Tâmara Teixeira
O Tempo
A distância entre o discurso e a prática de parte dos políticos brasileiros sempre bateu grandes metragens, impossíveis de serem percorridas sem muito esforço dos eleitores. Mesmo sabendo do lastro duvidoso de muitas promessas dos representantes públicos, alguns casos superam a discrepância e chegam ao patamar do antagonismo, fazendo jus ao ditado popular “faça o que eu digo, mas não faça o que eu faço”, sem distinção de partidos.
Começando com um exemplo de cima, o presidente do Senado, Renan Calheiros (PMDB-AL), anunciou uma série de medidas para contenção de custos na Casa. Ao todo, a economia, segundo ele, deve chegar a R$ 262 milhões ao ano – R$ 160 milhões só com redução de contratações e nomeações. O senador, no entanto, ignorou a filosofia de economia ao recorrer a um voo da Força Aérea Brasileira (FAB), em dezembro. Ele saiu de Brasília rumo a Recife, onde faria um implante de cabelo. Exposto, Renan devolveu R$ 27 mil referentes à viagem.
O “deslize” foi reincidente. Em julho, o peemedebista precisou devolver R$ 32 mil por uma viagem com avião da FAB para Trancoso, na Bahia.
Ainda no Legislativo, após as manifestações populares, os deputados ressuscitaram projetos moralizantes em uma agenda para lá de positiva. Um mês após o fim dos protestos, na primeira oportunidade para mostrar uma nova postura, livraram da cassação o deputado Natan Donadon (sem partido-RO), preso por desviar R$ 8,4 milhões da Assembleia de Rondônia.
No Executivo, o gasto milionário da União com campanhas contra acidentes e pela educação no trânsito não atingiram a presidente Dilma Rousseff. Em dezembro, ela foi flagrada com o neto no colo no banco de trás de um veículo sem cinto de segurança. Com a repercussão, Dilma pediu desculpas.

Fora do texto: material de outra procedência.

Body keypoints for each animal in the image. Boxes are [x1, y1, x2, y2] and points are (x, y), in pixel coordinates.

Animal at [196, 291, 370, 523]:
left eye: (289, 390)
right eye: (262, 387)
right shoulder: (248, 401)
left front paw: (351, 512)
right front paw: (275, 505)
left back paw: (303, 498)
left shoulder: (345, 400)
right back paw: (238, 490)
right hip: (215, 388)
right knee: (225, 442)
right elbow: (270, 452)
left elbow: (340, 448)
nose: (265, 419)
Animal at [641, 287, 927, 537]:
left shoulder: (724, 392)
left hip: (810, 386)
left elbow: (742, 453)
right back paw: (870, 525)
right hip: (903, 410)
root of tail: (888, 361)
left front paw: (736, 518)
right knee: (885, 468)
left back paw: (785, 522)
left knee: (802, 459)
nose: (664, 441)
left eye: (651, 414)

De que lado? Então aliado de primeira hora do ex-presidente Lula e da presidente Dilma, o governador de Pernambuco, Eduardo Campos (PSB), não demonstrou qualquer constrangimento ao, do dia para a noite, arrebatar Marina Silva para sua pré-candidatura à Presidência da República, e começar a lançar ataques contra o PT.

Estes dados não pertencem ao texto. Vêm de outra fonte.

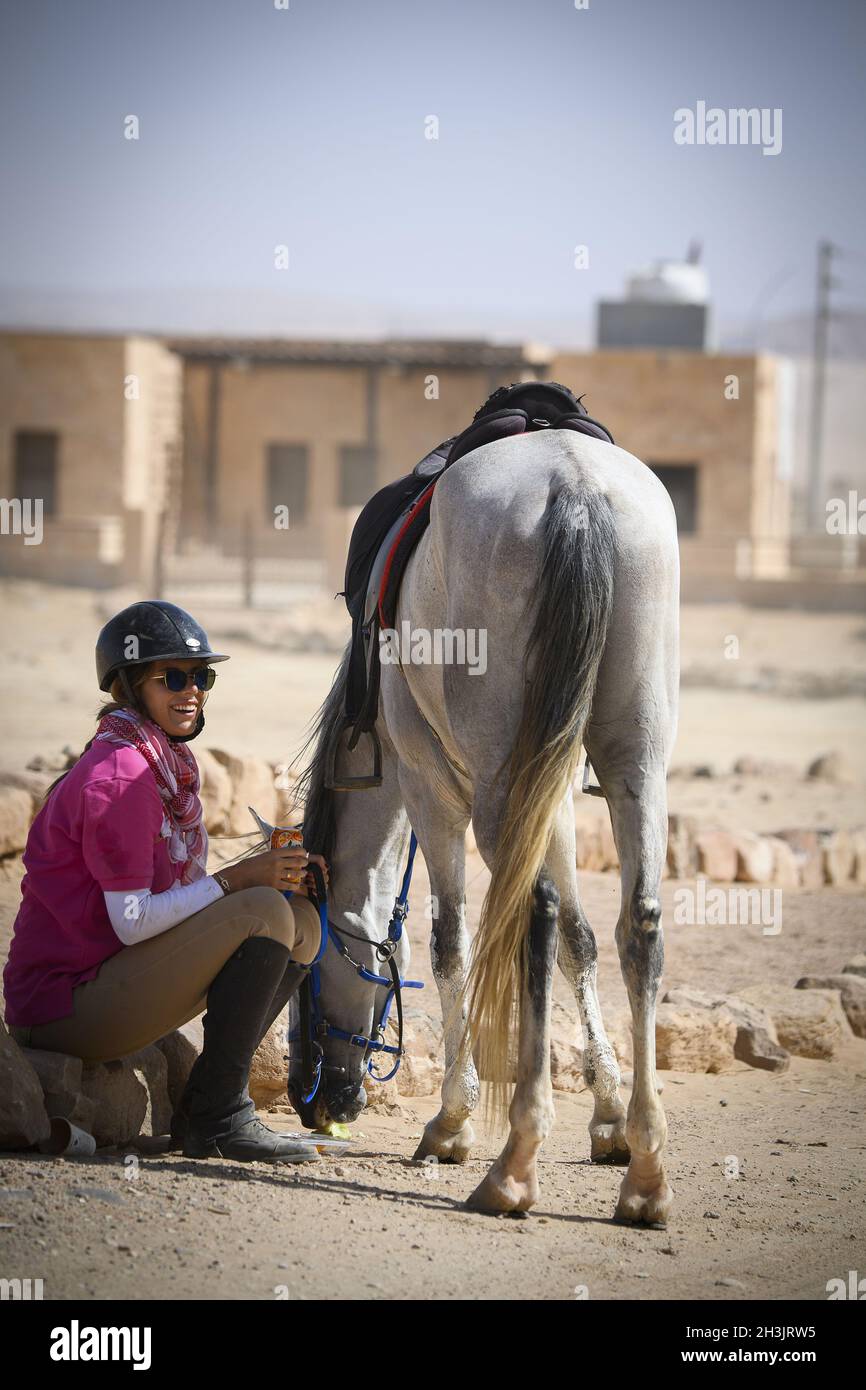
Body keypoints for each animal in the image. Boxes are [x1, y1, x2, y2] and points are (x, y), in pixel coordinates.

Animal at [294, 428, 681, 1223]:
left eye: (306, 972)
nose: (314, 1100)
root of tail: (575, 486)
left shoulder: (427, 780)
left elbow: (450, 943)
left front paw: (453, 1121)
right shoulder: (553, 789)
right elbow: (581, 941)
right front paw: (608, 1115)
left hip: (500, 777)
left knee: (531, 918)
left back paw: (515, 1164)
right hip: (635, 760)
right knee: (638, 926)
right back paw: (647, 1175)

A dupla se apresenta como proposta de uma “nova política”, mas namora em diversos Estados o apoio do PSDB, menos por afinidade programática do que por interesses eleitorais. A ex-senadora, fundadora da Rede, não parece se incomodar com a aliança, que surpreendeu o cenário político.

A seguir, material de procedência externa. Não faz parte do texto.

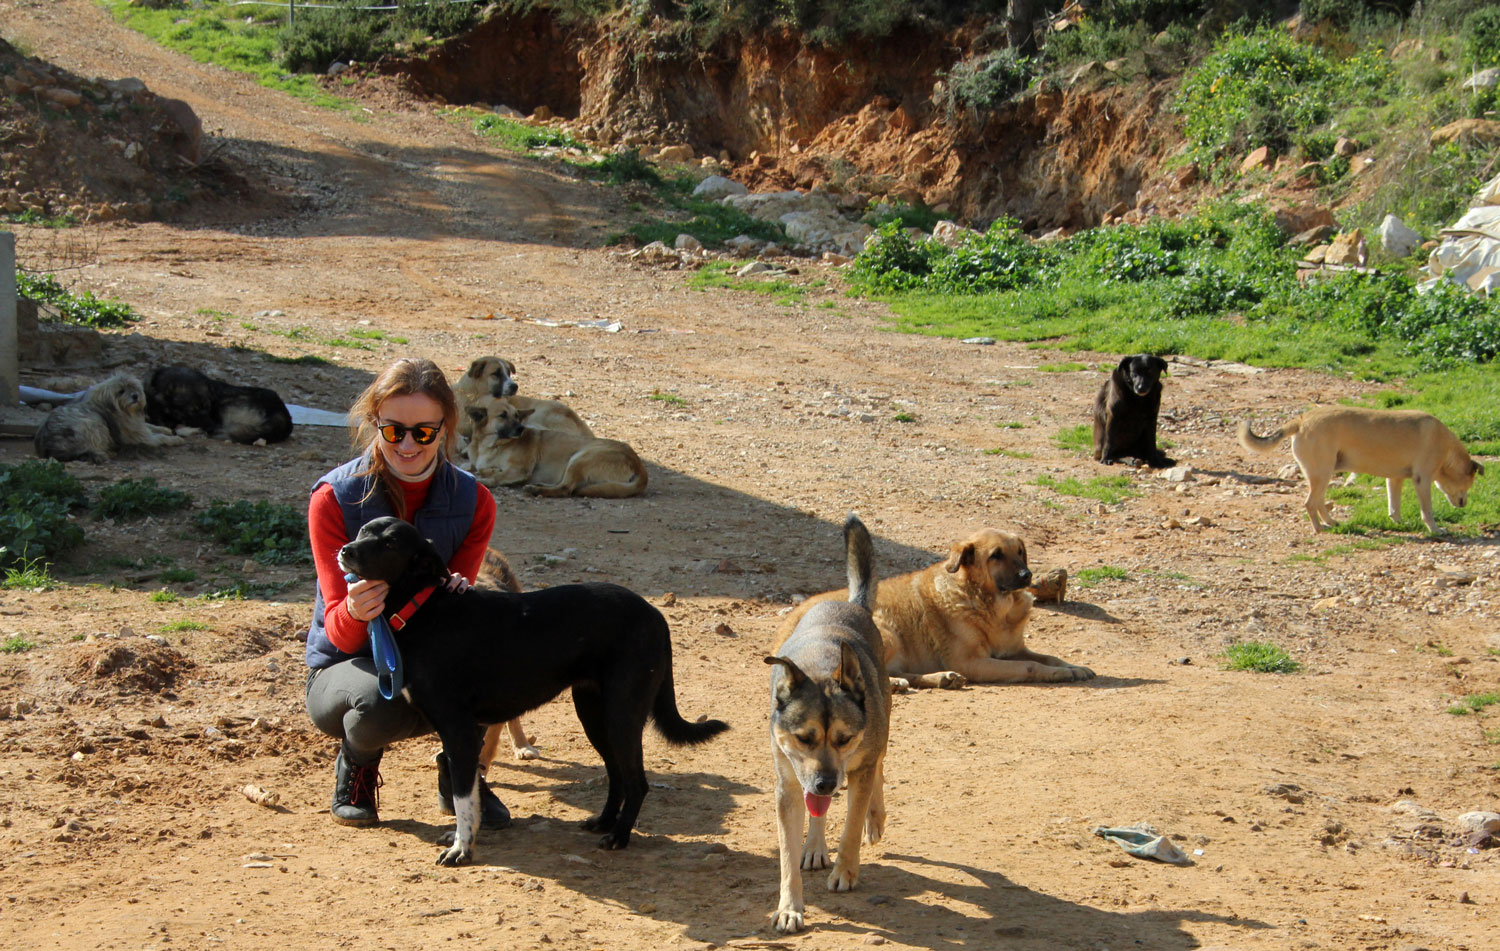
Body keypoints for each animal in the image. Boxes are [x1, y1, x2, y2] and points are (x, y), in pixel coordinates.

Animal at [345, 516, 732, 864]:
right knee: (616, 774)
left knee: (637, 781)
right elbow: (463, 791)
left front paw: (461, 849)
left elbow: (463, 798)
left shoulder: (459, 730)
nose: (346, 550)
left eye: (390, 543)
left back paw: (619, 837)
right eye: (363, 530)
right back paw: (604, 821)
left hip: (622, 714)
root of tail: (654, 613)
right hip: (593, 713)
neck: (423, 608)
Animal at [468, 396, 645, 495]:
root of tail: (638, 463)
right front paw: (489, 471)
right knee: (563, 484)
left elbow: (497, 476)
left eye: (517, 416)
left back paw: (537, 490)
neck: (493, 445)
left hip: (580, 458)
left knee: (566, 489)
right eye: (503, 415)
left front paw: (485, 480)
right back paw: (539, 485)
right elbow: (485, 469)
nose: (521, 428)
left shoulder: (520, 469)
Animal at [774, 525, 1092, 690]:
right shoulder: (973, 662)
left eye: (1020, 552)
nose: (1027, 576)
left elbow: (1048, 657)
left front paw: (1074, 668)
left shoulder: (1012, 649)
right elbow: (1029, 666)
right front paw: (1059, 674)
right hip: (887, 630)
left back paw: (940, 678)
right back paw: (899, 682)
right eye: (996, 555)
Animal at [1236, 405, 1482, 531]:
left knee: (1318, 502)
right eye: (1469, 483)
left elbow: (1394, 506)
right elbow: (1428, 511)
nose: (1464, 504)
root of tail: (1302, 419)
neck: (1447, 449)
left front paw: (1399, 523)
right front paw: (1435, 530)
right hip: (1322, 473)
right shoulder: (1422, 481)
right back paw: (1319, 528)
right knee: (1310, 503)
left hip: (1322, 473)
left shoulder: (1394, 480)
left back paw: (1331, 522)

Telhado de vidro. O descompasso entre o que se prega e o que se faz não é exclusividade do Executivo ou do Legislativo. O Ministério Público de Minas denunciou os supersalários em diversos órgãos, mas pelo menos cem de seus servidores mantêm vencimentos acima do teto constitucional de R$ 28.059. O Tribunal de Justiça de Minas, que julga diversas ações referentes ao tema, também mantém centenas de juízes e funcionários com contracheques fora da lei.